And, ktang, I'm not saying this to knock your progress or numbers. It's just problem solving.
If you have a weak press and a press that has stalled, and you are an underweight male, then:
Easy solution = Gain some weight
And, ktang, I'm not saying this to knock your progress or numbers. It's just problem solving.
If you have a weak press and a press that has stalled, and you are an underweight male, then:
Easy solution = Gain some weight
5'6"
143 lbs
Press of 135 lbs
I've pressed 195 at 5'7" and 185 BW. I think I have 200 or maybe more.
5'11
205lbs
Press- 167.5 x4
Nine months of strength training.
5'11" and 185 lbs. I stalled at 55.4kg (122 lbs) and I'm resetting now. If your goal is to press more weight, then eat more and grow. You'll get there in no time.
Im 5'11" and press 160lbsx5x3 and still going up on novice progression. My favorite lift!
Uh, 6'0, 205-210 lbs, 5x62 kg. I guess that's like 5x137 lbs. Dunno about max single, but I guess 70 kg tops as I've done 2-3x65 kg a while ago.
It's OK, I'm still a novice (3 months), so the 100 lbs is x 3 x 5. I don't know what my 1 RM press would be, but it's probably about 115 lbs. The 100 lbs x 3 x 5 was quite easy, so I don't think that I've stalled and I am continuing increasing 2 - 3 lbs every press workout. I'm not going to get greedy and stall linear progression by making larger jumps.
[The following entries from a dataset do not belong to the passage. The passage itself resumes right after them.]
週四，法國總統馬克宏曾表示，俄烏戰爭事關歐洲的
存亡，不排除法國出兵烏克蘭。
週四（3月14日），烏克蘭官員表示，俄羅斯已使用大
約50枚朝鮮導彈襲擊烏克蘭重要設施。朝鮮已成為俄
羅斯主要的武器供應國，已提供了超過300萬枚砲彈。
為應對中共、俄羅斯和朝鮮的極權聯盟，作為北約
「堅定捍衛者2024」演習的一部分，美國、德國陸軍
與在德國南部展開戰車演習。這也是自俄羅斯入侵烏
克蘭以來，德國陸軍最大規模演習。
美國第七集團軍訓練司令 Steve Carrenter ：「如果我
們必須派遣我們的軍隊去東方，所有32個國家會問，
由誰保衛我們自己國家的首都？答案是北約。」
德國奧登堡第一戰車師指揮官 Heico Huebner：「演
I think it stalled previously at 95 lbs x 3 x 4.75 because I wasn't microloading, as Rob Is and bob g have said. But, after 3 months, the body also hasn't had enough time to adapt, as bob g said in post #5 of this thread.
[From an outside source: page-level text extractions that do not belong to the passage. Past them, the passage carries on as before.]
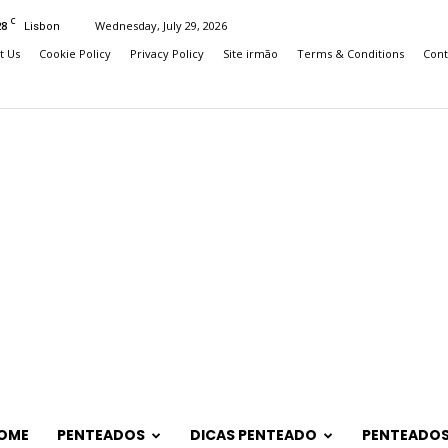
C
28
Wednesday, July 29, 2026
Lisbon
t Us
Cookie Policy
Privacy Policy
Site irmão
Terms & Conditions
Cont
OME
PENTEADOS
DICAS PENTEADO
PENTEADOS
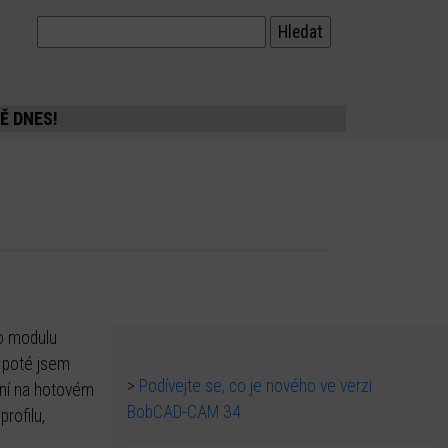
Ě DNES!
to modulu
a poté jsem
>
Podívejte se, co je nového ve verzi
ení na hotovém
BobCAD-CAM 34
rofilu,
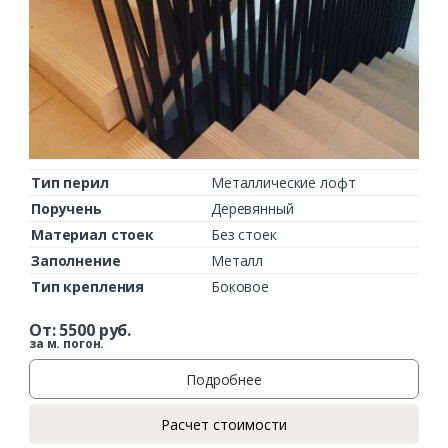
Тип перил
Металлические лофт
Поручень
Деревянный
Материал стоек
Без стоек
Заполнение
Металл
Тип крепления
Боковое
От:
5500
руб.
за м. погон.
Подробнее
Расчет стоимости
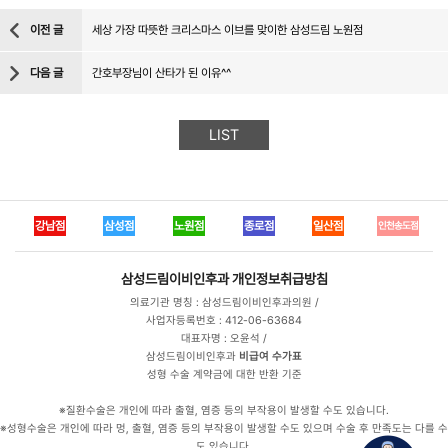
이전 글
세상 가장 따뜻한 크리스마스 이브를 맞이한 삼성드림 노원점
다음 글
간호부장님이 산타가 된 이유^^
LIST
강남점
삼성점
노원점
종로점
일산점
인천송도점
삼성드림이비인후과
개인정보취급방침
의료기관 명칭 : 삼성드림이비인후과의원 /
사업자등록번호 : 412-06-63684
대표자명 : 오윤석 /
삼성드림이비인후과
비급여 수가표
성형 수술 계약금에 대한 반환 기준
※질환수술은 개인에 따라 출혈, 염증 등의 부작용이 발생할 수도 있습니다.
※성형수술은 개인에 따라 멍, 출혈, 염증 등의 부작용이 발생할 수도 있으며 수술 후 만족도는 다를 수
도 있습니다.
My weight has actually been going down slightly the last few weeks (we're finished the hypertrophy and strength parts of our off-season programs and the O2 and interval training is catabolic), but my strength has been increasing. Squats due to intermediate programming, and presses probably due to microloading. But, I'm weight training for hockey, not for maximal strength and/or weightlifting competitions.
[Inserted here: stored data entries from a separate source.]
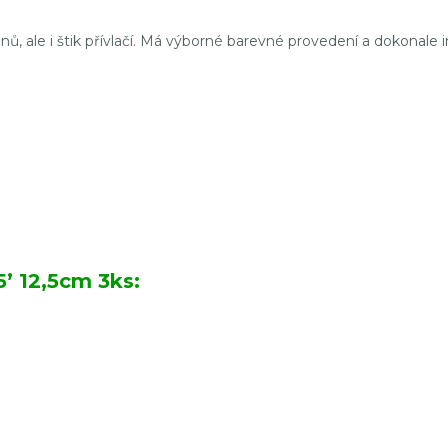
unů, ale i štik přívlačí. Má výborné barevné provedení a dokonale
’ 12,5cm 3ks
:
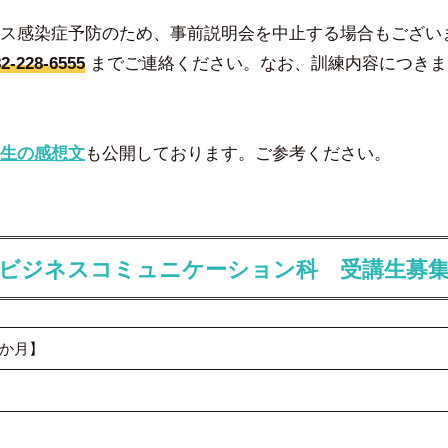
ス感染症予防のため、事前説明会を中止する場合もござい
2-228-6555
までご連絡ください。なお、訓練内容につきま
生の感想文
も公開しております。ご参考ください。
ビジネスコミュニケーション科 受講生募
か月】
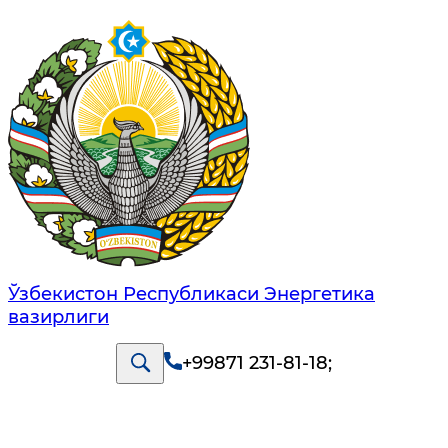
Ўзбекистон Республикаси Энергетика
вазирлиги
+99871 231-81-18
;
To the OP: sorry about all that. We've all got to start somewhere, so keep at it! Listen to Rob Is and bob g about microloading, give the body time to adapt. I didn't get the importance of microloading, and I got stuck twice.
From the other posters: how long did you train to get to your current press weights, and did you get there with linear programming? If not, at what % of bodyweight did you switch?